The signature is straightforward with a meter: readings that are highest on the side of the house facing the line, that fall as you move away from it, and that persist with the house's main breaker off. Readings that also track time of day - rising with evening load - point at distribution current rather than any fixed installation. Map carefully before concluding; indoor net currents mimic outside sources more often than people expect, and they are far easier to fix.

What can actually be done

Use distance you already own. Field strength falls off continuously; in many homes, moving a bed to the far wall, or a child's room across the hall, cuts exposure by half or more at zero cost. Measure first - the gradient tells you exactly what a few feet buys.

Call the utility about suspected neutral problems. A distribution line radiating heavily because of a deteriorated or undersized neutral is a power-quality defect the utility has its own reasons to correct - bad neutrals cause stray voltage complaints, equipment trouble, and losses.
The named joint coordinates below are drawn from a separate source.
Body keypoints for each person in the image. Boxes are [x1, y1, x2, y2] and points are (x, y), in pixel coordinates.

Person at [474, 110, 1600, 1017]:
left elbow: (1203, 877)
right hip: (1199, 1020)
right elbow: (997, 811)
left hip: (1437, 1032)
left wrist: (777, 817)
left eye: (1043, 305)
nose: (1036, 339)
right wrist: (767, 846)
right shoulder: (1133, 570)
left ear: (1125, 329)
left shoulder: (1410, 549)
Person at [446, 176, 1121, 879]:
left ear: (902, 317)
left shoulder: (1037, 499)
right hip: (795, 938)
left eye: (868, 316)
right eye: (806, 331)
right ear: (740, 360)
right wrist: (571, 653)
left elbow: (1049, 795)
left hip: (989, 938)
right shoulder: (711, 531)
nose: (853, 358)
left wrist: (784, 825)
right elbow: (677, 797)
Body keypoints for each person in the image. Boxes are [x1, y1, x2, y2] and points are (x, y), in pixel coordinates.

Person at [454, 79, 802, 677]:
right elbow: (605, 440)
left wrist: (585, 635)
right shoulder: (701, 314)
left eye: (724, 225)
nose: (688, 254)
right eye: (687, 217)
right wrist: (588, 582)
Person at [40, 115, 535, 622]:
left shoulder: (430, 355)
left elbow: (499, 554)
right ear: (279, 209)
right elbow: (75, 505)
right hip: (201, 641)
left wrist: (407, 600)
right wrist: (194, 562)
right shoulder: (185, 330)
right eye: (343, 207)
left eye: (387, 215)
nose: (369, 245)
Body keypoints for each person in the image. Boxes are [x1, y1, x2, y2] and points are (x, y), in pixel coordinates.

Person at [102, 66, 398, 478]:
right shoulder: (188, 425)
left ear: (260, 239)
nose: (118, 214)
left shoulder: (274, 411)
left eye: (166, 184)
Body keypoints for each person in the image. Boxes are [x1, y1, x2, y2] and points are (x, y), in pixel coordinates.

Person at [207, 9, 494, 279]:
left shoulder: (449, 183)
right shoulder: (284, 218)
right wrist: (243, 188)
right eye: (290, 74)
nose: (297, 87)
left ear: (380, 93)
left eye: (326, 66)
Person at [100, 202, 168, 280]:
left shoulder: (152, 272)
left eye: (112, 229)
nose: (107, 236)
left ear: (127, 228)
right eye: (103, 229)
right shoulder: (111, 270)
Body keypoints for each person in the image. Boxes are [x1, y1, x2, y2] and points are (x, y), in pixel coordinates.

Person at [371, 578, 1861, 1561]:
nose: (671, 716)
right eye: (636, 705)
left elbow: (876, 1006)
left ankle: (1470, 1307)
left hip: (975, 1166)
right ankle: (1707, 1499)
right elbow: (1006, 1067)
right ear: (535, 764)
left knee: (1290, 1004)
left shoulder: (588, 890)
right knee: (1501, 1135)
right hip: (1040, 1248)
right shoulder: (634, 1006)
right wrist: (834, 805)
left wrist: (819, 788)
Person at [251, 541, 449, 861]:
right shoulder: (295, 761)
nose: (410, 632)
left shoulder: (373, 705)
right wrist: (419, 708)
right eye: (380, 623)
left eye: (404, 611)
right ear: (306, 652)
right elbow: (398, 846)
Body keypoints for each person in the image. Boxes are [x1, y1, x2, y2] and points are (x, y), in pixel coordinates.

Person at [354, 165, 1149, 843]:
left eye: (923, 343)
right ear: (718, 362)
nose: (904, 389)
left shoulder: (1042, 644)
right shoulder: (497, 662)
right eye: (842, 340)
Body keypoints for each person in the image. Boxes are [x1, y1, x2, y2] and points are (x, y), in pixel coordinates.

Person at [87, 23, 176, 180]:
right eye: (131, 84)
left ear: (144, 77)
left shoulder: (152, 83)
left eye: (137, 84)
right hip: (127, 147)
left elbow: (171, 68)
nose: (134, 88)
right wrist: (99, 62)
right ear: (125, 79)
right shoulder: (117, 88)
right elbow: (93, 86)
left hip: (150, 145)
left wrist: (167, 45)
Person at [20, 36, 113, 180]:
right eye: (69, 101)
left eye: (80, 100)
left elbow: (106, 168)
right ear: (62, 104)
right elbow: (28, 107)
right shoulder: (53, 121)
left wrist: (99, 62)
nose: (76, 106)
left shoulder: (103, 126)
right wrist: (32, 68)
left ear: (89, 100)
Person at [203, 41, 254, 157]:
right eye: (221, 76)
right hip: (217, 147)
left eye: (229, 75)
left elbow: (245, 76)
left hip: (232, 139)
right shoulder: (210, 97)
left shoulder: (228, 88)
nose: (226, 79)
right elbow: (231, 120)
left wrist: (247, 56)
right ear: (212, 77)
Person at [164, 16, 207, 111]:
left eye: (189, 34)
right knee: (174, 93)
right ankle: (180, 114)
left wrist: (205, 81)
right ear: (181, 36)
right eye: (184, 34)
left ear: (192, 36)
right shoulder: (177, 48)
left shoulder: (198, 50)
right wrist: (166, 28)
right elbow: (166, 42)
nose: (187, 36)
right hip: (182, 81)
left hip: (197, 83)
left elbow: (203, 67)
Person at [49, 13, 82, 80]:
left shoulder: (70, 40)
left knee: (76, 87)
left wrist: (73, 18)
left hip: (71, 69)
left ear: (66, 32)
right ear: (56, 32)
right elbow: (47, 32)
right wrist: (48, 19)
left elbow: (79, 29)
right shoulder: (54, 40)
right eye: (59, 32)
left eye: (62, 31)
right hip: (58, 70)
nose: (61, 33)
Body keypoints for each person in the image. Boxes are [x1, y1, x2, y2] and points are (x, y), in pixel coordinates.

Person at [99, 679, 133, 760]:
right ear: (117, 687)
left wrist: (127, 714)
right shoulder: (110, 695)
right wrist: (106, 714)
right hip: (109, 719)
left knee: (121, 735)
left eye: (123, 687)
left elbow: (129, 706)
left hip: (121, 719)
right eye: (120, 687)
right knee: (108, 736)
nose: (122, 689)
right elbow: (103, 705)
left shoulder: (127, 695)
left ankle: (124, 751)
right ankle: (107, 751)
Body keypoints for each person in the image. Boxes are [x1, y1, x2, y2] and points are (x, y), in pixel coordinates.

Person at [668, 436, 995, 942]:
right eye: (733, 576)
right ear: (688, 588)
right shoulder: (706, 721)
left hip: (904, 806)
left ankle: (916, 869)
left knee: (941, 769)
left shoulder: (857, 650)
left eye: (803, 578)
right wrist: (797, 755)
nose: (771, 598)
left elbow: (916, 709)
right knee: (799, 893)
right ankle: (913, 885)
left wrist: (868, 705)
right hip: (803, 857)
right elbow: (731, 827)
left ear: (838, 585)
Utilities routinely investigate; a polite report of measured milligauss levels and their time-of-day pattern gets a better response than a health argument.

Fix the indoor half. Where neighborhood return current enters via the water service, the electrician-plumber correction described on the net-currents page removes the indoor contribution even though the line outside is untouched. In practice this is often where most of the bedroom reading was coming from anyway.

Skip the shielding. For reasons covered on the shielding page, materials that meaningfully attenuate 60 Hz magnetic fields are engineering products for enclosed volumes, not something applied to a bedroom wall facing a pole line.

Perspective

The research picture on power-frequency fields has not fundamentally moved since IARC's 2002 "possibly carcinogenic" (Group 2B) classification: an unresolved statistical association in childhood-leukemia epidemiology, no established mechanism, and decades of further study that neither cleared nor convicted. Summaries from the NIEHS and the World Health Organization lay out that evidence honestly. The stance this site inherits from its namesake book fits the facts as well now as in 2001: panic is unwarranted, cheap and permanent reductions are frequently available, and the sensible response to uncertainty is to take the cheap reductions and get on with life.